# What is this thing?



## CyBer (Aug 6, 2014)

I just recently purchased a house and this was in the basement. Could anyone help me in identifying what this thing is. I know it has to do with woodworking, but a specific name would be great! I know it's a Grizzly, but if someone could identify the model number that goes along with it that would be awesome too.
Here is a picture of it:
http://i.imgur.com/uvn1Ig1.jpg


----------



## shoot summ (Feb 21, 2014)

It's a kitchen vent a hood, looks like someone made their own dust removal system for sanding, etc.

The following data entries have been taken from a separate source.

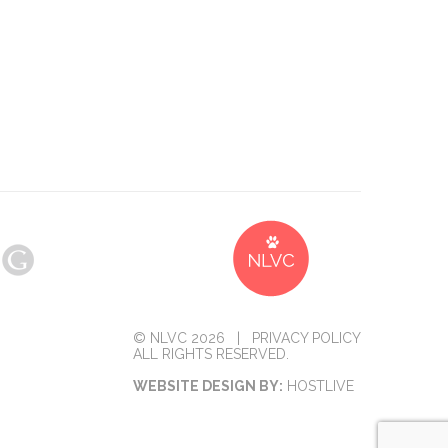
© NLVC 2026 |
PRIVACY POLICY
ALL RIGHTS RESERVED.
WEBSITE DESIGN BY:
HOSTLIVE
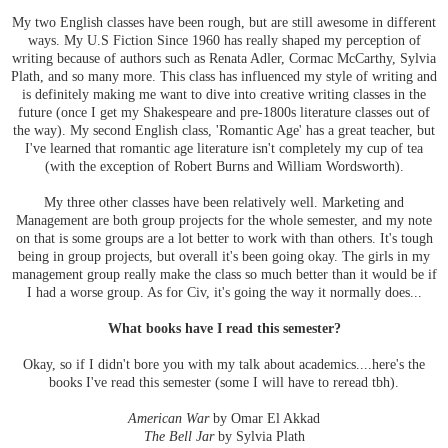
My two English classes have been rough, but are still awesome in different
ways. My U.S Fiction Since 1960 has really shaped my perception of
writing because of authors such as Renata Adler, Cormac McCarthy, Sylvia
Plath, and so many more. This class has influenced my style of writing and
is definitely making me want to dive into creative writing classes in the
future (once I get my Shakespeare and pre-1800s literature classes out of
the way). My second English class, 'Romantic Age' has a great teacher, but
I've learned that romantic age literature isn't completely my cup of tea
(with the exception of Robert Burns and William Wordsworth).
My three other classes have been relatively well. Marketing and
Management are both group projects for the whole semester, and my note
on that is some groups are a lot better to work with than others. It's tough
being in group projects, but overall it's been going okay. The girls in my
management group really make the class so much better than it would be if
I had a worse group. As for Civ, it's going the way it normally does...
What books have I read this semester?
Okay, so if I didn't bore you with my talk about academics....here's the
books I've read this semester (some I will have to reread tbh).
American War
by Omar El Akkad
The Bell Jar
by Sylvia Plath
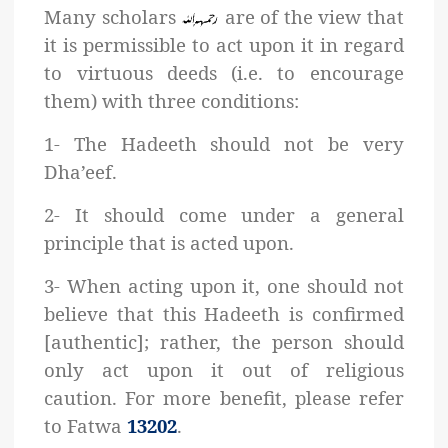
Many scholars
are of the view that
it is permissible to act upon it in regard
to virtuous deeds (i.e. to encourage
them) with three conditions:
1- The Hadeeth should not be very
Dha’eef.
2- It should come under a general
principle that is acted upon.
3- When acting upon it, one should not
believe that this Hadeeth is confirmed
[authentic]; rather, the person should
only act upon it out of religious
caution. For more benefit, please refer
to Fatwa
13202
.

It's not a Grizzly, just has a sticker on it, the actual brand is on the switch panel.


----------



## fgrobbins (Dec 21, 2013)

Honestly looks like a range hood, complete with fan and light. (Can't read the brand logo next to the switches) but to me the grizzly sticker looks like it was stuck on it just like the pig sticker I would look under the hood and see if there is any other info, maybe behind the little filter if there is one. Obviously deducted or out, maybe to vent fumes from bench work. Maybe a close up on the switches or under the hood would help. Good luck


----------



## PhilBa (Jun 30, 2014)

Definitelty a vent hood. My guess - it was for some one who was into electronics or stained glass or jewelry making. Solder flux is nasty stuff. I'm planning on doing the same in my basement area as I do a fair amount of soldering.


----------



## BigJim (Sep 2, 2008)

PhilBa said:


> Definitelty a vent hood. My guess - it was for some one who was into electronics or stained glass or jewelry making. Solder flux is nasty stuff. I'm planning on doing the same in my basement area as I do a fair amount of soldering.


Or making fishing weights.


----------



## 27207 (Jan 25, 2012)

He may have been trying to be creative and installed it to collect sanding dust before it hit his face or carried through the house. Did he do any carving? Maybe trying to catch dust from using powered carvers like a dremel? Then it would just vent straight outside. Not a bad idea, I'm curious if that was his thinking and if it worked.


----------



## FrankC (Aug 24, 2012)

My guess it was more of an exhaust fan for fumes of some kind, paint, soldering, who knows. Many guys in the steam hobby have a fan like that to get rid of fumes from soldering and also if they run their engines heated with solid fuel or meths.


----------



## Eddie Wallace (Jul 7, 2014)

They forgot the stove. :laughing:


----------